Using the extension documentation below, list every pattern it names as useful for a project extension.

SUPPLIED PASSAGE
-- -- --

Example extension shape

A project extension can build substantial behavior using the current API:

local lc = require("librecode")

lc.keymap.set({ focus = "composer" }, "<c-j>", function()
  lc.action.run("submit")
  lc.event.consume()
end)

Useful patterns include:

  • event-driven state
  • keymaps
  • composer editing
  • label updates
  • low-level buffer mutation

Assistant lifecycle events

The extension host also emits bounded lifecycle events around the assistant runtime. These are runtime-neutral host events exposed through Lua as regular lc.on(...) handlers. Handlers may observe payloads and return { stop = true } to prevent later handlers from running, but session/input/turn events are observational in the current release.

Current assistant lifecycle events include:

  • input
  • prompt_prepare
  • session_start
  • session_load
  • before_agent_start
  • agent_start
  • turn_start
  • context_build
  • before_provider_request
  • after_provider_response
  • provider_error
  • tool_call
  • tool_result
  • tool_error
  • message_append
  • turn_end
  • agent_end

Example:

local lc = require("librecode")

lc.on("turn_start", function(event)
  lc.log("turn started for session " .. event.payload.session_id)
end)

lc.on("message_append", function(event)
  lc.log("appended " .. event.payload.role .. " entry " .. event.payload.entry_id)
end)

lc.on("context_build", function(event)
  event.payload.contributions = {
    {
      name = "project-constraints",
      source = "my-extension",
      role = "system",
      content = "Prefer small focused commits and run the project CI before committing.",
    },
  }
  return { payload = event.payload }
end)

-- -- --

[Extracted data entries]
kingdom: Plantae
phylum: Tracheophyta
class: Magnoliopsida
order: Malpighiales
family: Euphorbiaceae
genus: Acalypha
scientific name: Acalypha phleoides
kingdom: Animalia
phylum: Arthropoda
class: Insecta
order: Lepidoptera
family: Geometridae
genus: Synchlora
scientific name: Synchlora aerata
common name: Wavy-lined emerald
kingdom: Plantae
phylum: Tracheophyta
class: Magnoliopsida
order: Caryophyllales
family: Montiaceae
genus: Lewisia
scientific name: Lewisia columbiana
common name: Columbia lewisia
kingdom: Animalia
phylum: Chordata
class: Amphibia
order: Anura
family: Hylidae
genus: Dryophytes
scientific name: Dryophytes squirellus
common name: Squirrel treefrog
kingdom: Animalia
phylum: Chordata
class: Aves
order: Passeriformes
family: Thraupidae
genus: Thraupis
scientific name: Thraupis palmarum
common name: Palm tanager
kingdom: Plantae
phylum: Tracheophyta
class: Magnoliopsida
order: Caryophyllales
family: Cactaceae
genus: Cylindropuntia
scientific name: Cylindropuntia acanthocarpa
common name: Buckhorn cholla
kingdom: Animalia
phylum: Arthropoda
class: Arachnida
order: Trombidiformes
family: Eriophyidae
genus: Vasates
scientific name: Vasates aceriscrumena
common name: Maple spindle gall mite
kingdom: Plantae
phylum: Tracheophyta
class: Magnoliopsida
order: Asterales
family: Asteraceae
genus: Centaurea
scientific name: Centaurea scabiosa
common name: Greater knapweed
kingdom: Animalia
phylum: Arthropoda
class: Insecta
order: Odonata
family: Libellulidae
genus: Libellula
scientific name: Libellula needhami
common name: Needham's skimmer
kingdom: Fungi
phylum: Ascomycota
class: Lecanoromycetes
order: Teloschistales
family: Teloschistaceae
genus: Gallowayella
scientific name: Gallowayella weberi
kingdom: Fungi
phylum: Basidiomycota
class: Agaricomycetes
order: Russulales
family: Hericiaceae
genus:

-- -- --

ANSWER TO THE PROBLEM
- event-driven state
- keymaps
- composer editing
- label updates
- low-level buffer mutation